Kim Pearson, general counsel of Thorne Research Inc., said the company also responded to Schneiderman’s letter. "Discussions with the NYAG’s office are continuing; therefore, the matter is not in litigation," Pearson said in an email.
Schneiderman also sent letters to Alternative Remedies Health & Herbs, Biopower Nutrition, Food Science Corp., the Kroger Co. as the parent of Vitacost.com, Nature’s Sunshine Products, Inc., Nutraceutical International Corp., Olympian Labs Inc., RHG & Company Inc. (dba Vital Nutrients), TUDUVZ, Inc. and The Natural Healing Room & End Time Essentials.

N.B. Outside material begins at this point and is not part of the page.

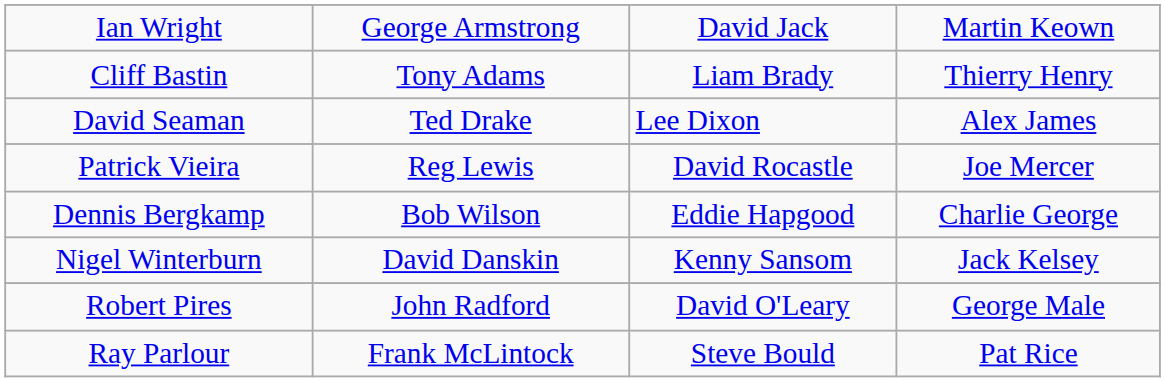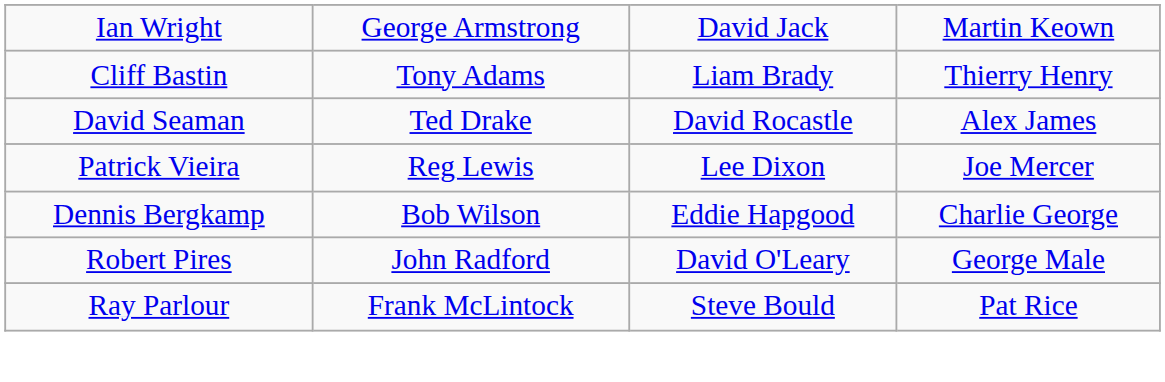David Seaman | column 3: Lee Dixon -> David Rocastle
Patrick Vieira | column 3: David Rocastle -> Lee Dixon
- row: Nigel Winterburn | David Danskin | Kenny Sansom | Jack Kelsey
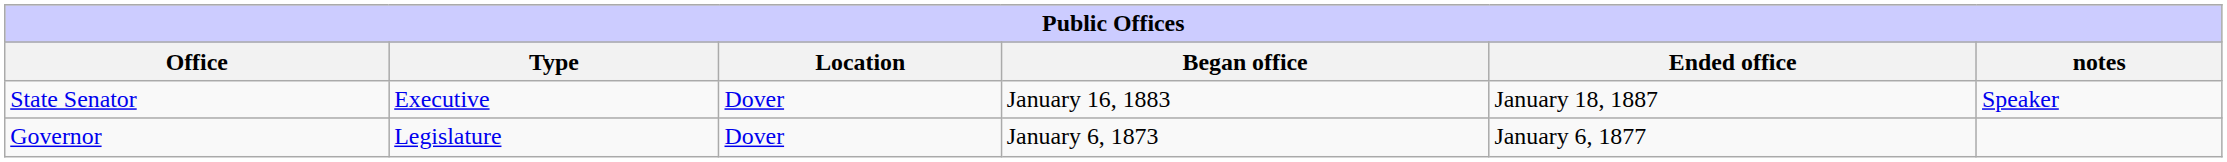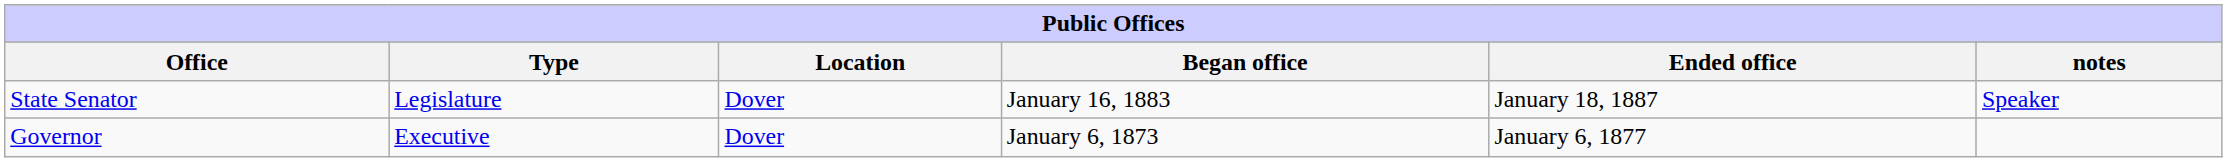State Senator | Type: Executive -> Legislature
Governor | Type: Legislature -> Executive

None of the above companies responded to requests for comment; INSIDER could not find contact information for Biopower Nutrition.
Cohen, Schneiderman’s spokesman, declined to comment on a separate herbal supplement investigation that was first announced in February. Target, Walmart and Walgreens have been under investigation after Schneiderman said products that were tested failed to contain the labeled herbs.
“As part of this investigation, the NY AG is reviewing the sufficiency of the measures that several manufacturers and retailers, including NBTY, are taking to independently assess the validity of their representations and advertising in connection with the sale of herbal supplements," NBTY said in its recent annual report filed with the Securities and Exchange Commission.
Although GNC also was the subject of Schneiderman’s investigation, the parties announced an agreement in March.
The supplement industry has repeatedly criticized Schneiderman’s DNA testing methodology, saying it wasn’t fit for purpose because DNA may become degraded or lost while a botanical extract is being processed.
Randy Hargrove, a Walmart spokesman, said the investigation remains ongoing, and he confirmed there is no pending lawsuit between the company and Schneiderman.
Jim Graham, a spokesman for Walgreens, declined to comment. Joanna Hjelmeland, a Target spokeswoman, said the investigation is ongoing.
None of the three retailers’ recent quarterly filings with the SEC reference Schneiderman’s probe.
If Schneiderman sues anyone, he is likely to make the development public and file the complaints in New York state court, speculated attorneys for the dietary supplement industry who are not involved in the investigation.
Schneiderman’s herbal supplement probe triggered an avalanche of proposed class-action lawsuits against the retailers, and an amended complaint was recently filed against them. But the devil’s claw letters may not have attracted the plaintiffs’ bar. No private lawsuits based on Schneiderman’s allegations have been filed against Thorne Research, said Pearson.